Men: Over a quarter of men (28 per cent) reported some form of sexual abuse or assault in their lifetime. Penetrative abuse was experienced by 3 per cent of men. Attempted penetration or contact abuse was experienced by 18 per cent, with a further 7 per cent experiencing non-contact abuse.
Clearly, depending on the means of data collection, the sample studied, the definition used, the gender of the participants (and the respective stigma attaached to the particular types of abuse), together with other factors will all influenced how prevalent we consider childhood sexual abuse to be. Perhaps other, more important, questions need to be asked:
- Do we really want to know how prevalent childhood sexual abuse is?
- If we get a better grasp on how prevalent childhood sexual abuse is, what questions will we need to ask of ourselves? of the society that we are living in?
Those who offend against children have come from our society.
Inevitably they will return to our society, unless we follow the highly questionable (in my opinion) exaxmple of the United States.
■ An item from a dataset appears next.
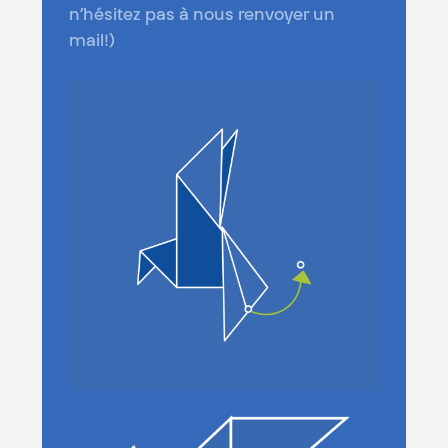
n’hésitez pas à nous renvoyer un
mail!)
Will they be enabled to have a stake in making sure we are all living in a safer society?
Let me leave you with some material for further consideration:
"It is very tempting to take the side of the perpetrator. All the perpetrator asks is that the bystander do nothing. He appeals to the universal desire to see, hear and speak no evil. The victim, on the contrary, asks the bystander to share the burden of pain. The victim demands action, engagement and remembering."Judith Herman (the originator of the term "Complex PTSD", 1982)
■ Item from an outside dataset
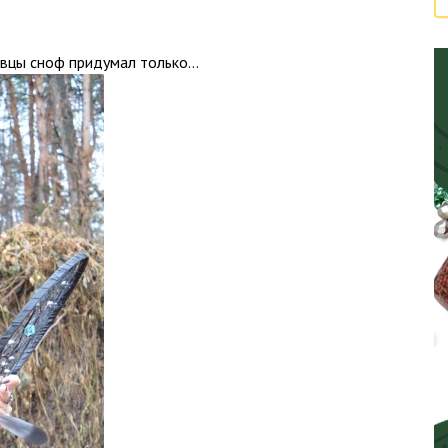
овцы сноф придумал только…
Preventing Sex-Offender Recidivism Through Therapeutic Jurisprudence Approaches and Specialized Community Integration
As Ken Clearwater, National Manager of New Zealand's Male Survivors of Sexual Abuse Trust, acknowledges:
"In fact, we don't know what the real prevalence of sexual abuse during childhood really is, especially for males. We DO know that both men and women, but perhaps especially men, are reluctant, often extremely reluctant, to disclose their experience of being sexually abused. Many men experience shame as a result of their abuse and other forms of stigma are also quite common. Most (over 90%) will not disclose it, even when being interviewed in a psychiatric setting, unless they are specifically asked about it. However, we believe the prevalence is something like what has been found in Canada -- about one in four -- but it could well be higher. We just don't know for sure."